Analysis of RbLysC gene expression in various tissues of healthy fish
To evaluate RbLysC gene expression, various tissues including the head kidney, trunk kidney, spleen, liver, intestine, gill and muscle were isolated from three healthy rock breams (Weight 68.5 ± 10 g; body length 14.3 ± 1 cm). Peripheral blood leukocytes (PBLs) were isolated using Percoll density gradients (Sigma-Aldrich, St. Louis, MO, USA), as described previously. Total RNA was extracted using TRIzol reagent (Invitrogen, Carlsbad, CA, USA), and first strand cDNA synthesis was carried out using a first-strand cDNA synthesis kit (Takara, Shiga, Japan) according to the manufacturer's instructions. Quantitative real-time PCR was performed with SYBR Green Master Mix (Takara, Shiga, Japan) according to the manufacturer's protocol. Quantitative real-time PCR was carried out using cDNA templates for each tissue and specific primer sets for the RbLysC gene (Table 1).
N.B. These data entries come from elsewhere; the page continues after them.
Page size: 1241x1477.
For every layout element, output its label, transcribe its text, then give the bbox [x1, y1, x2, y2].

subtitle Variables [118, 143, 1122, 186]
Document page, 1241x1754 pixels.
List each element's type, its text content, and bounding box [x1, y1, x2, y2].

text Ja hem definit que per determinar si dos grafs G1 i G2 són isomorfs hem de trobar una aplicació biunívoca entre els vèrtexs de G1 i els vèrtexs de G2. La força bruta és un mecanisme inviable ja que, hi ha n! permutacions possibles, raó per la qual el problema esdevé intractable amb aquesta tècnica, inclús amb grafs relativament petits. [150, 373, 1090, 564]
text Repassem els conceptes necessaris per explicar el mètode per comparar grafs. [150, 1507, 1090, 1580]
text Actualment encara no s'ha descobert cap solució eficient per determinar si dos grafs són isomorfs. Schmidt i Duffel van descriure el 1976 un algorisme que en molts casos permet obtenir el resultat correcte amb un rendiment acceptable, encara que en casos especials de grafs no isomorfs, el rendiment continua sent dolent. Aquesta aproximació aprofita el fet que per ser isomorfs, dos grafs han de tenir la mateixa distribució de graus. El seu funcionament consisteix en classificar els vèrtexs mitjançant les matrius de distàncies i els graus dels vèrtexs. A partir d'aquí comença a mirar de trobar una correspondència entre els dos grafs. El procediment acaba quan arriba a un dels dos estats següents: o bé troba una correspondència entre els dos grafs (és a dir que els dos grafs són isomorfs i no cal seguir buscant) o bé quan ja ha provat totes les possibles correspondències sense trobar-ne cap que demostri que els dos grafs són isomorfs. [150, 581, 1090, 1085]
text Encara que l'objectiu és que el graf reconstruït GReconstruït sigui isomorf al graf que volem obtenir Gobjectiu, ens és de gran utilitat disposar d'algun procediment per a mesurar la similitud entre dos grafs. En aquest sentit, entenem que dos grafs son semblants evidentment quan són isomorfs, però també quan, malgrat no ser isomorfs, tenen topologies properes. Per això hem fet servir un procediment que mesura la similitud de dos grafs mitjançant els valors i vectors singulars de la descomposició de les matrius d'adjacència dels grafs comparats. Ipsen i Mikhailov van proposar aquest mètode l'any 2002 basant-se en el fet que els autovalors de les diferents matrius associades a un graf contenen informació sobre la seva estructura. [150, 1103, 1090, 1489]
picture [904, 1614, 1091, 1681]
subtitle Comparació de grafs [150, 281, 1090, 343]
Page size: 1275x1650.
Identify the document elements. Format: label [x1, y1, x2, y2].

Amplification was performed by initial denaturation at 50℃ for 4 min and 95℃ for 10 min, followed by 45 cycles at 95℃ for 30 sec, 60℃ for 30 sec and 72℃ for 30 sec, with a final dissociation at 95℃ for 15 sec, 60℃ for 30 sec and 95℃ for 15 sec. The relative expression of the RbLysC gene was determined by the 2–ΔΔCT method (Livak and Schmittgen, 2001) using β-actin expression as a reference. Data were reported as the RbLysC mRNA levels relative to that of β-actin mRNA, expressed as mean ± standard deviation (SD).
Molecular characterization of RbLysC
The full-length RbLysC cDNA was 985 bp long and contained an open reading frame (ORF) of 432 bp that encoded 143 amino acid (aa) residues, the 5'-untranslated region (UTR) of 120 bp and the 3'-UTR of 444 bp. Signal peptide was not found in the terminal and flanking active aspartate region (64-73aa) are conserved in RbLysC, and a polyadenylation signal (AATAAA) and poly A-tail are present in the 3'-UTR of RbLysC (Figure 1).